Only 2 percent of the world lives in a country where broadband penetration has exceeded 80 percent, according to a report out today from TeleGeography. The report noted that worries over broadband saturation are really only appropriate in 10 countries out of the 127 the firm tracks, and the U.S. isn’t even one of those saturated markets. There are 36 countries where broadband providers serve less than 5 percent of the population.
So while there’s concern in the U.S. cable and telecommunications industries over growth in their fixed line businesses, what we really should be pondering is whether or not the low-hanging fruit of fixed-broadband access has been plucked, and if so, how do we get broadband to the rest of the world? TeleGeography defines broadband as a fixed network service having a downlink speed of 256kbps or greater. It includes services provided via DSL, cable, fiber and fixed wireless broadband/WiMAX technologies. It excludes 3G/mobile services.
I suspect it’s not cost-effective to build out a wired infrastructure in some parts of the world, either because equipment is stolen or because the rates customers might pay don’t justify the investment required. But given its importance in the 21st Century economy, giving up on broadband access would be wrong. There are two solutions I can see, but I welcome our readers’ thoughts.

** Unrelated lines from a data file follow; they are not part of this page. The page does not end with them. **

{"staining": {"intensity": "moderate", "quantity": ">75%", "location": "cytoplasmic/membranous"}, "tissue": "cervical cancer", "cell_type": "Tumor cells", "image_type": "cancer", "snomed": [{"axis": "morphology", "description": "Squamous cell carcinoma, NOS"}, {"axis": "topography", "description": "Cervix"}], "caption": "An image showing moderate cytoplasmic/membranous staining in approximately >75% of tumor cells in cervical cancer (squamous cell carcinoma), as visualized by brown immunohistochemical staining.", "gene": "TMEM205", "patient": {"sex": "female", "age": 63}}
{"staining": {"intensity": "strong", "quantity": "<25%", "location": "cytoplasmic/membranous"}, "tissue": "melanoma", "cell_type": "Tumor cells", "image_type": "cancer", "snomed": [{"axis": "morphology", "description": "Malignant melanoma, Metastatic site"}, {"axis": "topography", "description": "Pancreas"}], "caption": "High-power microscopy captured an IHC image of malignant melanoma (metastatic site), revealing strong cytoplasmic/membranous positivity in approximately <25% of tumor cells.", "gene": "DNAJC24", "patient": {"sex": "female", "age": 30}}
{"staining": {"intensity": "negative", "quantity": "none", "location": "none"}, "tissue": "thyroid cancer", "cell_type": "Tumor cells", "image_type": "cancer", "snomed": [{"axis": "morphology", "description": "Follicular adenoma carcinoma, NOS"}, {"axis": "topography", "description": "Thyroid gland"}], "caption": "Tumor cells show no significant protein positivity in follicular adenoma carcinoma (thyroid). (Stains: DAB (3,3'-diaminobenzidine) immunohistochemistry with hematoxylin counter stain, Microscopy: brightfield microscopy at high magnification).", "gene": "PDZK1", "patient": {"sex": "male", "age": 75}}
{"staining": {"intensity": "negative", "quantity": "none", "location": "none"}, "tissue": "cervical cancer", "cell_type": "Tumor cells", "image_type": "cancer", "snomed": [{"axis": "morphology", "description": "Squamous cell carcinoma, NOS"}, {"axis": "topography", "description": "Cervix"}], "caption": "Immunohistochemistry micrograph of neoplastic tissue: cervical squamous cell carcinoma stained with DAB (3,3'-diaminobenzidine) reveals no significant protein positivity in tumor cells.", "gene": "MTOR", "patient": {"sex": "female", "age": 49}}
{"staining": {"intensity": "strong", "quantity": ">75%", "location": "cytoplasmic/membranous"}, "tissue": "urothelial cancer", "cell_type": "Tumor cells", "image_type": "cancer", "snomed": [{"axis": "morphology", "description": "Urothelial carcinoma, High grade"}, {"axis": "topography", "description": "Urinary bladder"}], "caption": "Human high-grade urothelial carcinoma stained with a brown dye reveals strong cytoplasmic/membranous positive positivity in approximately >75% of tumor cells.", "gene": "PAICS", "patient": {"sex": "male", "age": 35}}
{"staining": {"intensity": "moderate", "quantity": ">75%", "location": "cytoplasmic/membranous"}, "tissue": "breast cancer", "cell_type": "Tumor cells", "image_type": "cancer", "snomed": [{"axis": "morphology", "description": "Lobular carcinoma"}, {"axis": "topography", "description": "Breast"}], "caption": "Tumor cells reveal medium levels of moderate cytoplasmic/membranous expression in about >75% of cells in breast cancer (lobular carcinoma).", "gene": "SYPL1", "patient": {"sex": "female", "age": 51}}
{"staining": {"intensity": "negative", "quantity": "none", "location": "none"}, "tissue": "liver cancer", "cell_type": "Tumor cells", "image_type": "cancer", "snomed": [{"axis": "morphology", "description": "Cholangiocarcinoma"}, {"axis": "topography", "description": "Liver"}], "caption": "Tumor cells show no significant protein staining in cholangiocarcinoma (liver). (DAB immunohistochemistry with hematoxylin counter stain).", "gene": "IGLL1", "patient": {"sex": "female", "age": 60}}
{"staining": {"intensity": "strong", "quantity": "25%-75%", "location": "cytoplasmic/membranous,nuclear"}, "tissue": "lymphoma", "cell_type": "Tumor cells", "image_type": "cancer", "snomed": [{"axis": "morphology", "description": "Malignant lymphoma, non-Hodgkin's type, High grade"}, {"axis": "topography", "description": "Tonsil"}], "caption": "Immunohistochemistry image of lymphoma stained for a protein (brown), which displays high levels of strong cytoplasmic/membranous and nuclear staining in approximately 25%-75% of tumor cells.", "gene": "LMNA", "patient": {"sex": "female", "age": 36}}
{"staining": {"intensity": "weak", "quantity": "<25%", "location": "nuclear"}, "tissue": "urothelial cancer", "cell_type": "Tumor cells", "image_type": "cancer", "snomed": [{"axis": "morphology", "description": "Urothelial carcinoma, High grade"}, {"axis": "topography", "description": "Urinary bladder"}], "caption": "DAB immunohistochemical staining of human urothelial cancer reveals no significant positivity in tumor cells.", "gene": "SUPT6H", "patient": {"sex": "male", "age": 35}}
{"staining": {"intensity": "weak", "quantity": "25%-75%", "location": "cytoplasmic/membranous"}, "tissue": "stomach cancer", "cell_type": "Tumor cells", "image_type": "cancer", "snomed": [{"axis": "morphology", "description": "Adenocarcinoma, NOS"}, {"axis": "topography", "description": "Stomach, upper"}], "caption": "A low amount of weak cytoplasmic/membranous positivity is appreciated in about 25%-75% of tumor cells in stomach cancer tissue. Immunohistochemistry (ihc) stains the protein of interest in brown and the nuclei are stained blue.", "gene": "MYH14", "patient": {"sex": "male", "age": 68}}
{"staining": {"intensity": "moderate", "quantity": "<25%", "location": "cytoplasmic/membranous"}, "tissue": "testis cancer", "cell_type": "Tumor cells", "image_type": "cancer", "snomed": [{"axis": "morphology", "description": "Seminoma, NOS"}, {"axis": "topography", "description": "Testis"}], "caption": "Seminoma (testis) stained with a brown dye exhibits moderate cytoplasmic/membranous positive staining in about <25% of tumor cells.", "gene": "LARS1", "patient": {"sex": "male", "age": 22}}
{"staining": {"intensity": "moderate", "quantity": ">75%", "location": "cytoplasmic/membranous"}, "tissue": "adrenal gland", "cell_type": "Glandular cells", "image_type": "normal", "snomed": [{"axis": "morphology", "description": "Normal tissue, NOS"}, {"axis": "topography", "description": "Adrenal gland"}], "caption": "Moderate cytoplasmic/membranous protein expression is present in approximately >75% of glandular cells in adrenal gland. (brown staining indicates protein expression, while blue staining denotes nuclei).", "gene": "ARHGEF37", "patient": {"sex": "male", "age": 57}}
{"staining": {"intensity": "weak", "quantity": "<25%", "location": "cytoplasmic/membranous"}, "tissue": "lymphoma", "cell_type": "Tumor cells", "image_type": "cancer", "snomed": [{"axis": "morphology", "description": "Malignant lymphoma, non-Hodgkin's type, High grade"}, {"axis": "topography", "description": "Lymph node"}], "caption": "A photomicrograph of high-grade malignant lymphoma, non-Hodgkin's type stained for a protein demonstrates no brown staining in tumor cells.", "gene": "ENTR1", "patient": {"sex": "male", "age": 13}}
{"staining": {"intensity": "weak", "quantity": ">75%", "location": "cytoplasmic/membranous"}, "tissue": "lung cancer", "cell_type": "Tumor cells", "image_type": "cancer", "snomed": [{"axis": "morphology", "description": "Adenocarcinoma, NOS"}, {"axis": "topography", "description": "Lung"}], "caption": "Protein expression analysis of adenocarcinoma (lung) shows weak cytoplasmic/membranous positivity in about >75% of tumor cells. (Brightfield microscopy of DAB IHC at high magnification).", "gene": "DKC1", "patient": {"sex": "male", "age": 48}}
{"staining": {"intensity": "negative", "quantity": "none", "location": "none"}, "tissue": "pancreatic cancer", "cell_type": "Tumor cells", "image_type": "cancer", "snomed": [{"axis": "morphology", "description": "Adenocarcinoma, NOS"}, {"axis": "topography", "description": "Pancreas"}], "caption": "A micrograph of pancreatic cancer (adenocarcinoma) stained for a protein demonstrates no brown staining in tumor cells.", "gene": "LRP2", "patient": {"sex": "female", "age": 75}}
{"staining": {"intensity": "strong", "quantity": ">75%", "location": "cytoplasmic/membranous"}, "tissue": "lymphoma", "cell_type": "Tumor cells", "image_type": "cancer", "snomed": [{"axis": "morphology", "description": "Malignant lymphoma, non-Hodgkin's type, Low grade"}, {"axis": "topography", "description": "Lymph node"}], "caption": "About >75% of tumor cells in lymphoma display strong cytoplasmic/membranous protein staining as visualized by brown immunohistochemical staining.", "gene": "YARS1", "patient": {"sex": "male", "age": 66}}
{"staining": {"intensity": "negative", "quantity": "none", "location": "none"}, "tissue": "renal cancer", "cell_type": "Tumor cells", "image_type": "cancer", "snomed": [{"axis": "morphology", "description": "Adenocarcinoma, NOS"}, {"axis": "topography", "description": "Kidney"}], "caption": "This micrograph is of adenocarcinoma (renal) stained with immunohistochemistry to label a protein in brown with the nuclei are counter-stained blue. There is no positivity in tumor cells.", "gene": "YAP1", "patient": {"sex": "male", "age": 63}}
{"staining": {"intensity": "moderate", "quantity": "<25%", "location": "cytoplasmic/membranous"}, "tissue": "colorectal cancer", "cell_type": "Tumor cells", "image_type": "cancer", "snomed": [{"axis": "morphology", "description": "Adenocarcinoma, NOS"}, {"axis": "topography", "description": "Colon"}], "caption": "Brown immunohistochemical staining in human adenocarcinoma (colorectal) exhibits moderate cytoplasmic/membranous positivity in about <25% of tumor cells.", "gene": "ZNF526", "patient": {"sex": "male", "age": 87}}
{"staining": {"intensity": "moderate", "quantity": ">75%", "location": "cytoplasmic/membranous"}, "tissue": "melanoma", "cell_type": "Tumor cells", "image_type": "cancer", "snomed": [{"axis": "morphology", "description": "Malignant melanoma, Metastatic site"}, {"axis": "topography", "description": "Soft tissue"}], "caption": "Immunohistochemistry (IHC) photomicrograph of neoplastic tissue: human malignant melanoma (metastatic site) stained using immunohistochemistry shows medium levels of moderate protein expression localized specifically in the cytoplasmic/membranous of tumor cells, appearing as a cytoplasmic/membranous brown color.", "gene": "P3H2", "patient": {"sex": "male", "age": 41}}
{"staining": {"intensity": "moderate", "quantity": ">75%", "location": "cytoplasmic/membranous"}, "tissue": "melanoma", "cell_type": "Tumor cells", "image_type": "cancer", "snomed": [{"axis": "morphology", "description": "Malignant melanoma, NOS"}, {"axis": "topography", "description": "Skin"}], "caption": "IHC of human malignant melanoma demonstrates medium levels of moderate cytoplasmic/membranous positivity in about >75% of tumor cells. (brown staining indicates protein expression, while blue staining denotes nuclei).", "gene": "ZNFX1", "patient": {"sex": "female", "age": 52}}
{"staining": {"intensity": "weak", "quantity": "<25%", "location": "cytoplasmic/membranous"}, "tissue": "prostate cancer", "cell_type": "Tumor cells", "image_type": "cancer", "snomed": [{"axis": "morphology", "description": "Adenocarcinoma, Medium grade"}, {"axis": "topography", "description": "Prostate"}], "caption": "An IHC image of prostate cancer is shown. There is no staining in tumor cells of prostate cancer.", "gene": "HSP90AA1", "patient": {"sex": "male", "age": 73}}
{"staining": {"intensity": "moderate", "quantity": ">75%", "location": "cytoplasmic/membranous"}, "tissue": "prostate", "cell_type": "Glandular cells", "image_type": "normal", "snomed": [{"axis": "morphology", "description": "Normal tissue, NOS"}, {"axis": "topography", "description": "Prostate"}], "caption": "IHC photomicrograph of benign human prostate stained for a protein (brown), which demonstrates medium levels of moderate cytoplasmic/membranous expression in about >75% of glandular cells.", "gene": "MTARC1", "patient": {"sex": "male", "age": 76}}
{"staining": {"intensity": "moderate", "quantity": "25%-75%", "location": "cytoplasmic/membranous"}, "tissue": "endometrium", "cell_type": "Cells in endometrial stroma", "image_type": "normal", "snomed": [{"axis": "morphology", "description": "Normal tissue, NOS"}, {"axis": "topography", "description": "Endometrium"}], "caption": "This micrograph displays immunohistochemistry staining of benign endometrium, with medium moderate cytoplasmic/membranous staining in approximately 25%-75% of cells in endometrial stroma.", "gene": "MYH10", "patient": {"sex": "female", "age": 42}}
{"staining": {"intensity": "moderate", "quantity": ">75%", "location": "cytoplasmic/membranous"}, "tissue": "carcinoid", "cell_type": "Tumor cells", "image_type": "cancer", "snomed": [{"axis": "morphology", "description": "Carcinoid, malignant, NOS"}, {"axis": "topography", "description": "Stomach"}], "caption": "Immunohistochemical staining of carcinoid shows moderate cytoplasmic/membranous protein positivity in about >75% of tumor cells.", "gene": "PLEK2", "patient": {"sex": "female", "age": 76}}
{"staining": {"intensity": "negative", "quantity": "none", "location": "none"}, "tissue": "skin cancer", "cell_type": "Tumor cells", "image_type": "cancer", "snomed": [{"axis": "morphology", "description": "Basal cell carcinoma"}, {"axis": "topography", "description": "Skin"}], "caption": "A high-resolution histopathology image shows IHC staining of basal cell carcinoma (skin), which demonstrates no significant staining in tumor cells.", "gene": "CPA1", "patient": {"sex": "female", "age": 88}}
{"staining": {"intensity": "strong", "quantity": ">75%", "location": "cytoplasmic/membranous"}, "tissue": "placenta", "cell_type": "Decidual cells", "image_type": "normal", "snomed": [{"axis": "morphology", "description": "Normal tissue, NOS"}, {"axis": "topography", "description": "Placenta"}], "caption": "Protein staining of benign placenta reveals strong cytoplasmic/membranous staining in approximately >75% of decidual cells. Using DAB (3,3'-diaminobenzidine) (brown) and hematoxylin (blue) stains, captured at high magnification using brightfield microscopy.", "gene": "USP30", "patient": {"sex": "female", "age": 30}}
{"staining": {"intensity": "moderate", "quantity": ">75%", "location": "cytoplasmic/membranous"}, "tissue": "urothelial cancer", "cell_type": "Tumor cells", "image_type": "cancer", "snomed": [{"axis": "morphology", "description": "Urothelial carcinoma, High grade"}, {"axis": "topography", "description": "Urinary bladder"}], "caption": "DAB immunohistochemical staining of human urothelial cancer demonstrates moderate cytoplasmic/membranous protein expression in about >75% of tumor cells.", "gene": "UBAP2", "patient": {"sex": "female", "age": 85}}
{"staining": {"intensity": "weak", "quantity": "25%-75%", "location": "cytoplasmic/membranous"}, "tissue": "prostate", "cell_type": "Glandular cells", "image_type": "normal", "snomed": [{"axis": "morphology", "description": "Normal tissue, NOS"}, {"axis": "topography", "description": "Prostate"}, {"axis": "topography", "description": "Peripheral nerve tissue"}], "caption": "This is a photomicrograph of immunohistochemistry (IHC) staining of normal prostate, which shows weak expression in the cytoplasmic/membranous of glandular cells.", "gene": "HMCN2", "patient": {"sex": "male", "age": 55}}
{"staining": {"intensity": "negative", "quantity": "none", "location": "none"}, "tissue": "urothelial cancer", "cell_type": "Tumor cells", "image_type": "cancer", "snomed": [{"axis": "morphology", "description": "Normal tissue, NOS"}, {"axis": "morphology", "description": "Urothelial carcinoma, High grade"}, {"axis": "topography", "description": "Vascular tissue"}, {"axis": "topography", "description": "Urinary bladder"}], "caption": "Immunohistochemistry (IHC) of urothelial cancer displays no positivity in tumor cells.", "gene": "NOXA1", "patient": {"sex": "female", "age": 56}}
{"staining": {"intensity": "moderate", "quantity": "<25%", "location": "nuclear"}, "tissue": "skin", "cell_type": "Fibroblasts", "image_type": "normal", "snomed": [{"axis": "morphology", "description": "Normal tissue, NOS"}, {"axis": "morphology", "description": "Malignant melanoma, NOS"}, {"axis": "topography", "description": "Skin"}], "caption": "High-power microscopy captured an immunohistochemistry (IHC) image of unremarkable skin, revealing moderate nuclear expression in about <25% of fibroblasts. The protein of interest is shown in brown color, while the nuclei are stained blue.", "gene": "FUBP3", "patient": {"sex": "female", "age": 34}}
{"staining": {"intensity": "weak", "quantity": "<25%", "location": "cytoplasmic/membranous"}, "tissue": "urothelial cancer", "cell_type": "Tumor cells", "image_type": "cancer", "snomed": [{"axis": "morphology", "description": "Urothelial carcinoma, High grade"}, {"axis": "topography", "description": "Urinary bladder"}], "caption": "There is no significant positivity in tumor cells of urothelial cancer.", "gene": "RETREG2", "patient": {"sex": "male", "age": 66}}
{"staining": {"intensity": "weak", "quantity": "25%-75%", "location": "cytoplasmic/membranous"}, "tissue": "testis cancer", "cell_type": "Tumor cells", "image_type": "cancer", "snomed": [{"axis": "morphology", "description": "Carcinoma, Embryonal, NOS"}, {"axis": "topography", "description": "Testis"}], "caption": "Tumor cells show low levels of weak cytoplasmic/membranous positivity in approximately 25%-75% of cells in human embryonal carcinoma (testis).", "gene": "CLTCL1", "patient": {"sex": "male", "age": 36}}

The government can subsidize a wired infrastructure much like Australia’s government is doing today with its $31 billion investment in fiber, or providers can focus on wireless if it’s not cost-effective to build out wired broadband. In that case, their governments should consider policies that provide for available spectrum and understand how the current wired infrastructure needs to provide backhaul for wireless access. Actually, we have a similar issue in rural areas of our country, where wireless Internet service providers pay through the nose for access lines back to the Internet backbone — making it expensive to provide wireless broadband.